Help!! I’ve swallowed my Amalgam filling!

Many patients find themselves in the unlikely situation that they have swallowed a filling. This is because fillings can sometimes fall out, and we have an innate reflex to swallow anything that gets in the mouth. There can be some negative side effects to swallowing your fillings, though, and Amalgam in particular is quite bad for you.

How did this happen?

Fillings are meant to stave off decay and further damage to the tooth. When your tooth experiences decay, the decayed bit will be removed and the hole that is left by the procedure filled with a filling, usually made of tooth coloured composite gradia (also known as ‘white fillings’). If the tooth experiences further decay, the filling will eventually begin to move about and then to come out altogether. If this happens during eating or drinking, you are likely to swallow the filling.

Your tooth can become damaged without decay and this can also cause you to swallow your fillings.

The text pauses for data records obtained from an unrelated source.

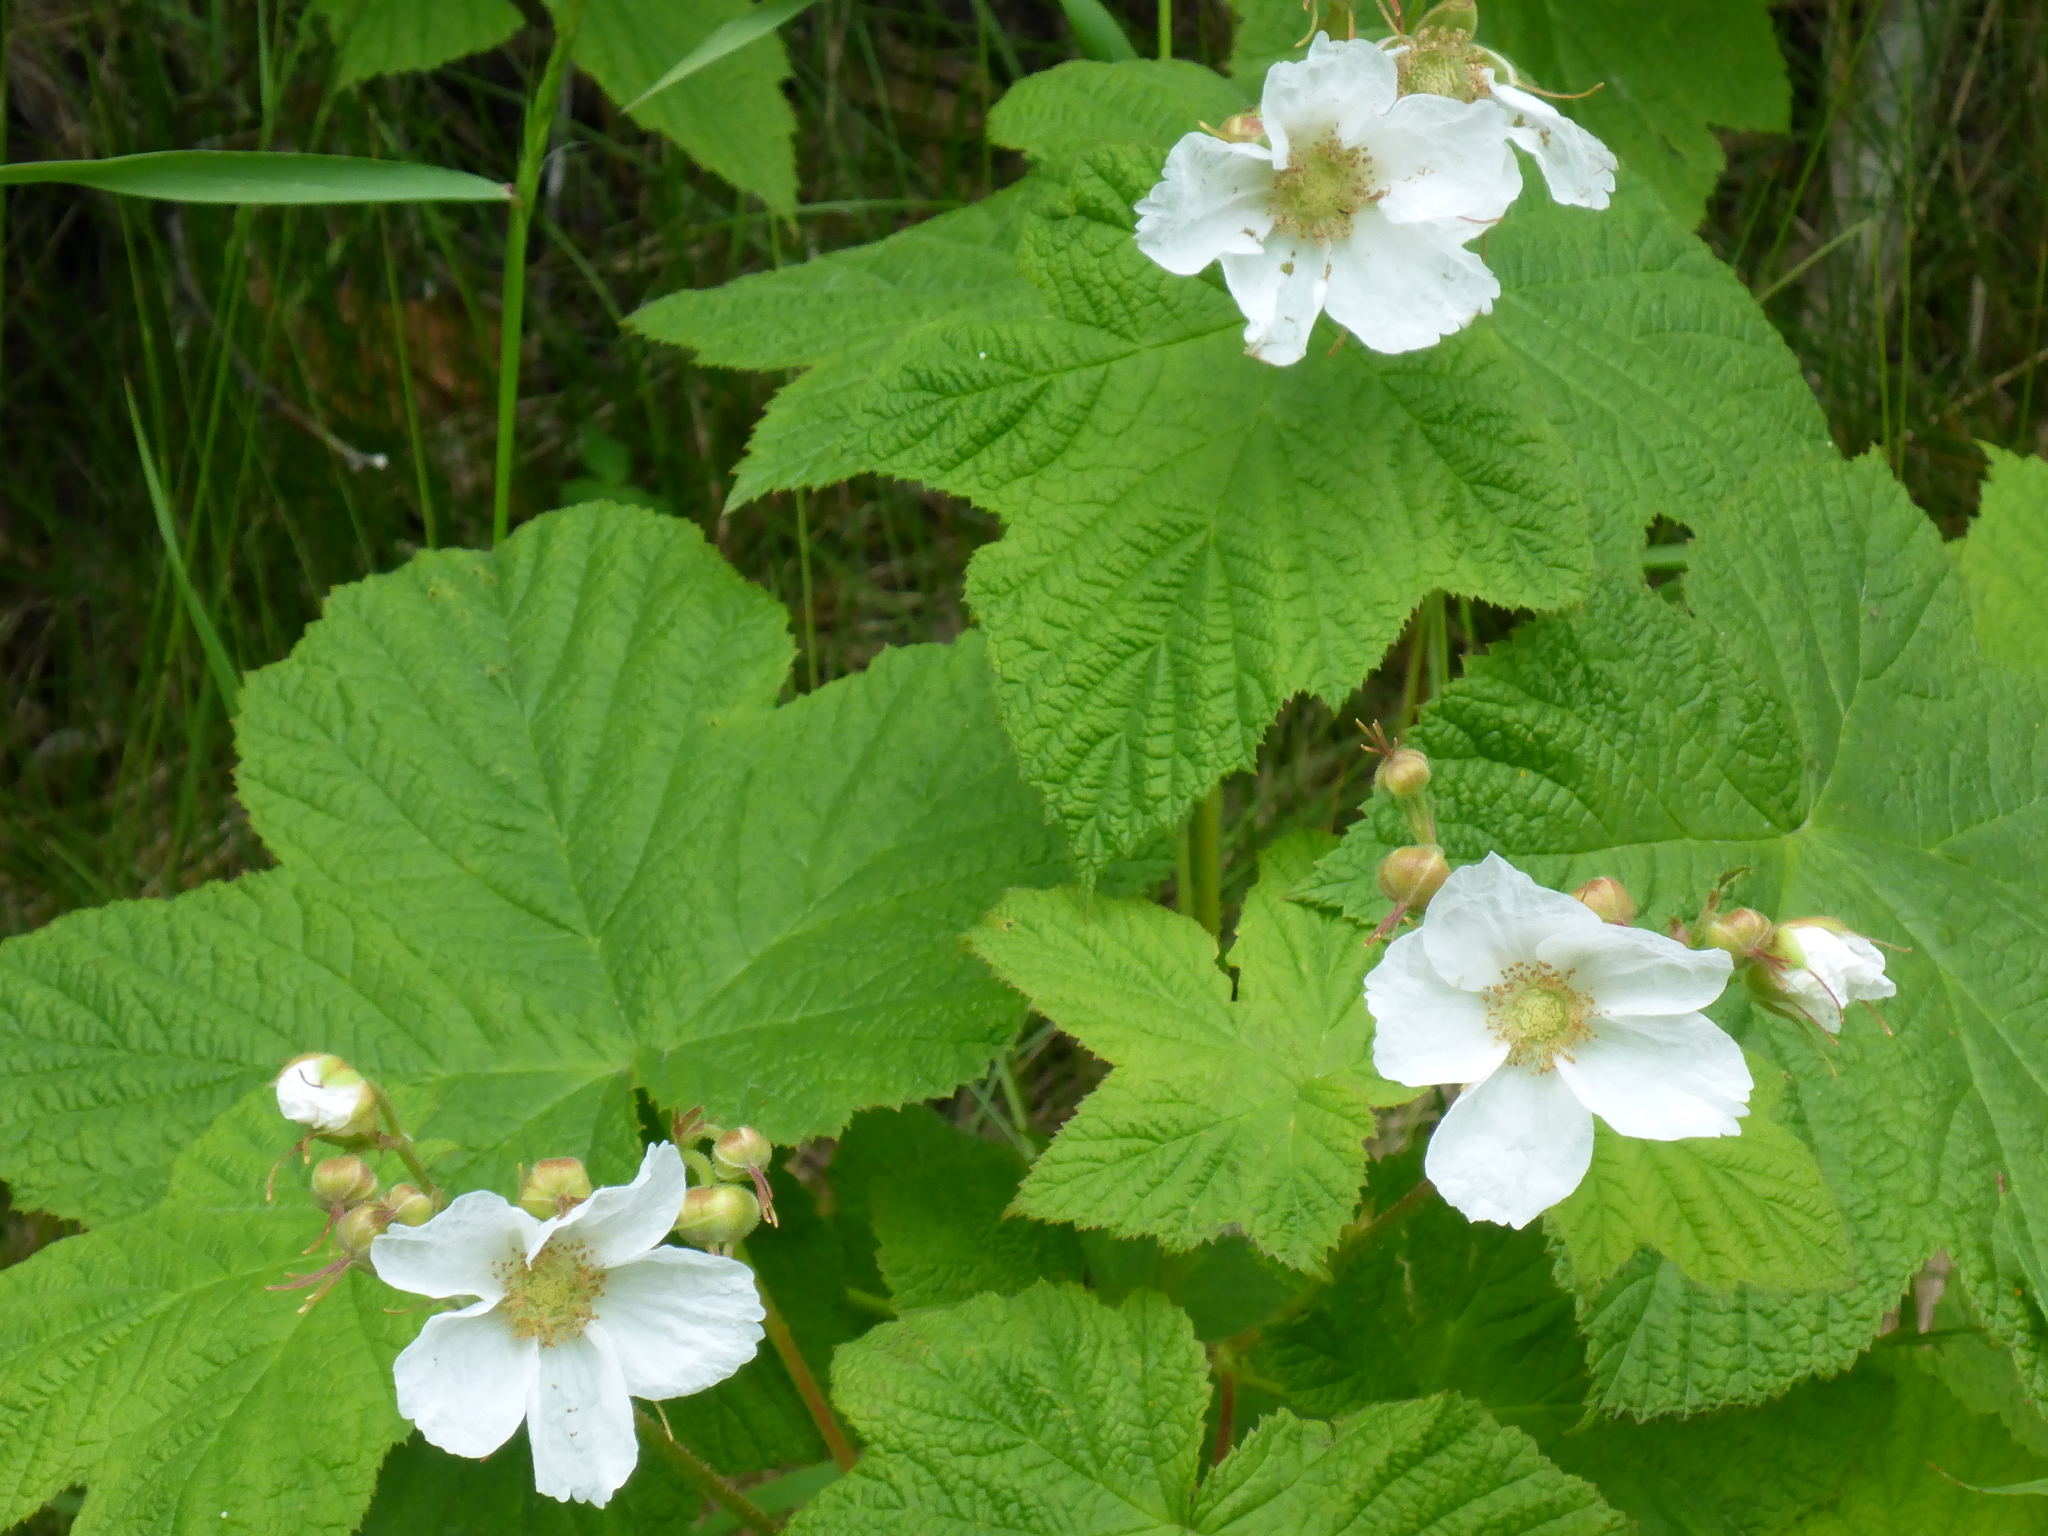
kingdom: Plantae
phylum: Tracheophyta
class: Magnoliopsida
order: Rosales
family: Rosaceae
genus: Rubus
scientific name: Rubus parviflorus
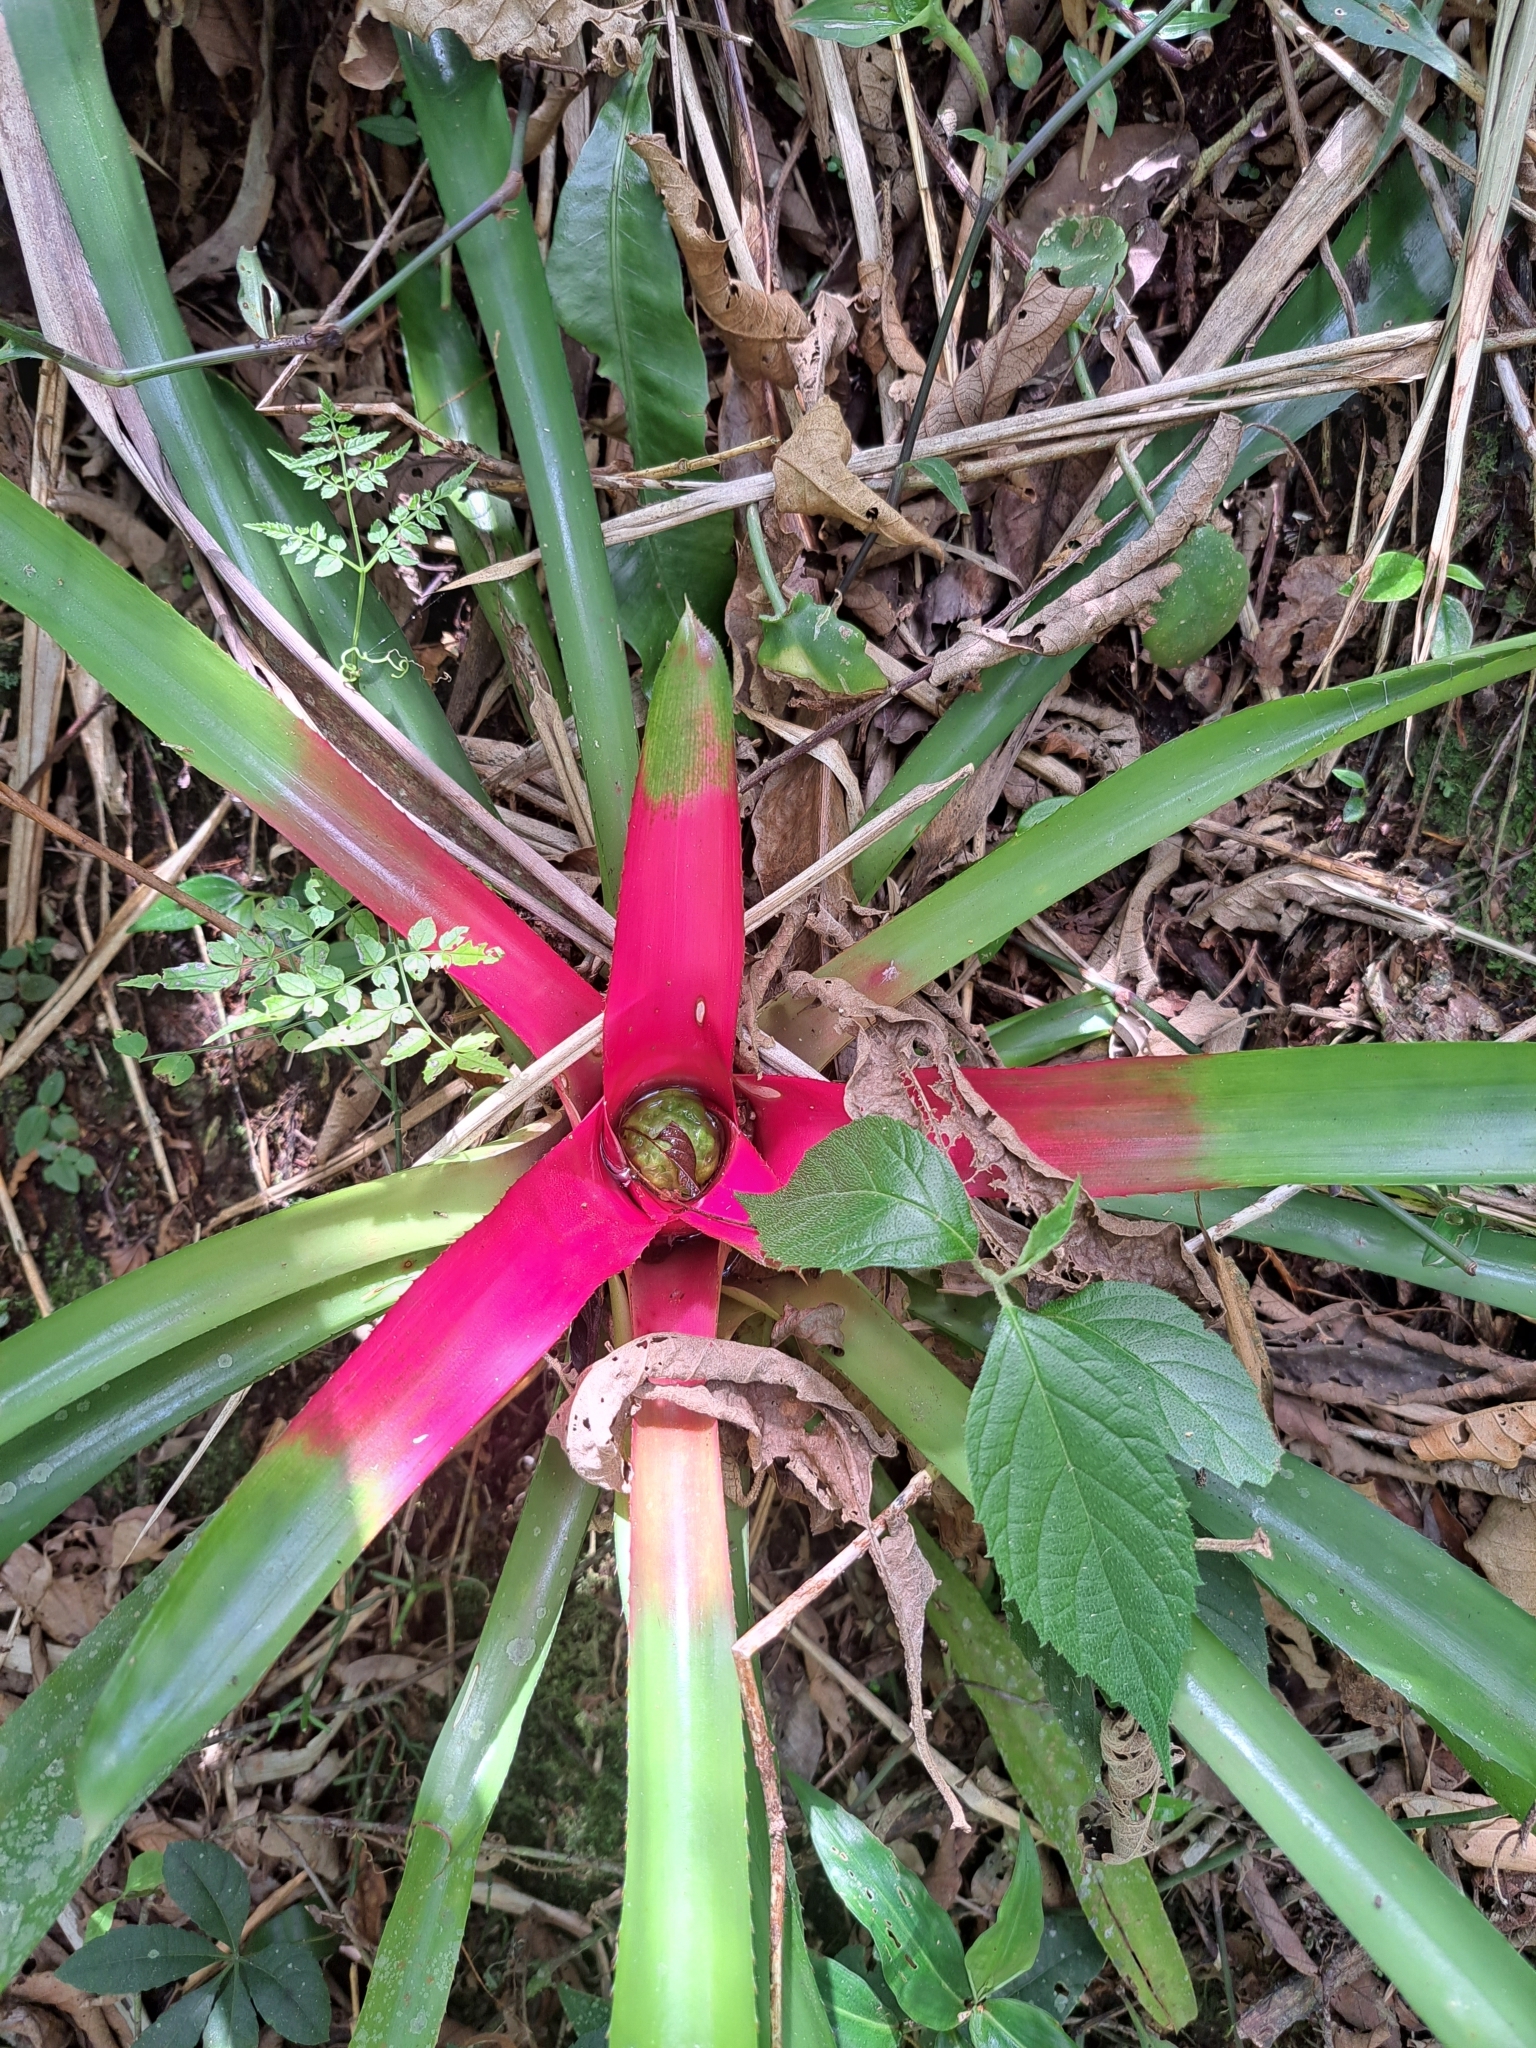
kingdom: Plantae
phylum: Tracheophyta
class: Liliopsida
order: Poales
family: Bromeliaceae
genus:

Amalgam is a metallic alloy that is made of silver, tin, and mercury. All three of these are poisonous and have absolutely nothing to do in your guts, but the component that makes it absolutely necessary to go and see a doctor is the mercury. This material is toxic in the extreme and causes problems not just of the digestive tract, but also of the nerves and the central nervous system. The material is also hazardous in other ways, and will be rejected by the body. To escape a really violent immunological reaction, you must go and see your dentist the day you swallow the filling, perhaps going to the emergency room is also an option.

White fillings

When you swallow white fillings, you are in less trouble, but you should still go and see a doctor. If this hunk of material ends up in the wrong place, you may be in a lot of pain very soon. It is very important to go to the emergency room when you swallow a white filling, although the hurry is less, as stomach acid does not corrode amalgam fillings as much as it does other organic materials, and there are no immediately poisonous materials in white composite fillings. They do contain BPA, however, which is bad for you, and which will start to leach out of it when in contact with acid for an extended period of time.